Darum helfen die EBK mit Tipps zur Abfallvermeidung und Abfalltrennung. Im Online-Abfall-ABC ist schnell herausgefunden, wo etwas korrekt entsorgt wird. Auf der Website der EBK lässt sich in der Rubrik Abfallwege nachvollziehen, wie die einzelnen Abfallarten weiterverarbeitet und recycelt werden. Und wer spezielle Fragen hat, dem hilft die Abfallberatung der EBK persönlich und per Mail gerne weiter.
Zuschuss für Mehrwegwindeln
Rund 5,3 Millionen Windeln – grob überschlagen ist das die Menge an Windeln, die für die 2021 in Konstanz geborenen Babys anfällt. 1.161 Babys hieß Konstanz vergangenes Jahr willkommen. Gewickelt wird etwa 2,5 Jahre lang, etwa fünfmal am Tag. Für jedes Kind werden also rund 4.600 Windeln im Restmüll entsorgt, eine riesige Menge. Dabei lässt sich das oberste Gebot der Abfallvermeidung auch auf Windeln anwenden: Stoffwindeln haben sich als Mehrweg-Alternative etabliert.
Um diesen Beitrag zur Abfallvermeidung zu unterstützen, bezuschussen die Entsorgungsbetriebe Stadt Konstanz (EBK) seit 2020 den Neukauf von Stoffwindeln. 264 Anträge wurden seitdem positiv beschieden. Erwachsene, die auf Windeln angewiesen sind, können den Stoffwindelzuschuss selbstverständlich ebenfalls beantragen.
Nun wird der Stoffwindelzuschuss vereinfacht, die bisher zwei möglichen Anträge werden zu einem zusammengefasst. Förderkriterien und Summe bleiben gleich: Ab April 2022 kann der Zuschuss von maximal 50% des Kaufpreises, bis zu 200 Euro, für den Neukauf von Stoffwindeln bereits auf einen einzigen Antrag hin gewährt werden. Der Antrag muss in den ersten beiden Lebensjahren des Kindes bei den EBK eingehen, die Rechnungen dürfen nicht älter als 24 Monate sein. Bislang waren zwei Anträge möglich, die je maximal 100 Euro Zuschuss gewährten. Eltern, die im vergangenen Jahr bereits einen ersten Antrag gestellt haben, können den zweiten Antrag selbstverständlich noch nachreichen. Auch für Erwachsene werden die bislang zwei möglichen Anträge zu einem zusammengefasst.
Wie die Nutzung von Stoffwindeln ökologisch bewertet werden kann, ist sehr vom individuellen Verhalten abhängig. Die Wasch- und Trockenroutine benötigt große Mengen an Strom und Wasser.

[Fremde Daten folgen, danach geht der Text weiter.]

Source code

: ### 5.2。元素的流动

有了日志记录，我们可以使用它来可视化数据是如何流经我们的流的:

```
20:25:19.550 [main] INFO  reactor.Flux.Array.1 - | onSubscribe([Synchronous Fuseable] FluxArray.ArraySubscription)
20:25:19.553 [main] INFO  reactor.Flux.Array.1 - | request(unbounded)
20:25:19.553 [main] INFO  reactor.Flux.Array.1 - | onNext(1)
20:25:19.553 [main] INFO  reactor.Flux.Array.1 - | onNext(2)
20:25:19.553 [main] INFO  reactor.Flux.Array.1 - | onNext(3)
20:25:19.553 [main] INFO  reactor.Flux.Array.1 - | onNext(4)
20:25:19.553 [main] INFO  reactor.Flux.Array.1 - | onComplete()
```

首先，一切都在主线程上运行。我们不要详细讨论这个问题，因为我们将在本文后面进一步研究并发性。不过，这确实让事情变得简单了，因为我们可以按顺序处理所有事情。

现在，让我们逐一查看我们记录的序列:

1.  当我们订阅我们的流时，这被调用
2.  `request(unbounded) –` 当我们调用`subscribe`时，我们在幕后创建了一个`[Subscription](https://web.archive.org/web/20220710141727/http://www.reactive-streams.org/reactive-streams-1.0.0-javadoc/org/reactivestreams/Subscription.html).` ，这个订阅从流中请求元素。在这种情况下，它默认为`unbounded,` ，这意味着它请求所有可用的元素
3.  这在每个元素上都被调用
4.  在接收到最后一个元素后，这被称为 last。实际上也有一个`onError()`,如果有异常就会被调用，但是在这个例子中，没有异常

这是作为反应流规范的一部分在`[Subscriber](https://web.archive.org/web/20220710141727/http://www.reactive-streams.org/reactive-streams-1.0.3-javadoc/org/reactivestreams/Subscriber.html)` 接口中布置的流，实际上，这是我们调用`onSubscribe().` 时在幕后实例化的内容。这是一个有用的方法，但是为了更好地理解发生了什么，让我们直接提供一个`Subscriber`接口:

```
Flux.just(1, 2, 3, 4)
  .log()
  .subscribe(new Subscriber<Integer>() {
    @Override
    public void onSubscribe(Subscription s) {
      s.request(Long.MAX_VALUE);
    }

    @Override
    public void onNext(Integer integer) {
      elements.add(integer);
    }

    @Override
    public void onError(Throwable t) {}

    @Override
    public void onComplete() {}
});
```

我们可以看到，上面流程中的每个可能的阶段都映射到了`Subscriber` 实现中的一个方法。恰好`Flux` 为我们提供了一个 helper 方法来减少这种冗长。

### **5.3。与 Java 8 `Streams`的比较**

Wenn die Stoffwindeln möglichst lange genutzt, in der vollen Waschmaschine bei 60 Grad, anschließend an der Luft und nicht im Trockner getrocknet werden, wird nicht nur der Abfall, sondern auch die Energiekosten reduziert.
Informationen zum Stoffwindelzuschuss und den entsprechenden Antrag gibt es im Web unter www.ebk-konstanz.de und persönlich beim EBK Kundenservice.
Text: MM/red, Bilder: O. Pugliese
> anschließend an der Luft und nicht im Trockner getrocknet werden
Außer im Winter und Herbst. 🙂 Da ist der Wärmepumpentrockner effizienter als die Heizung der Wohnung.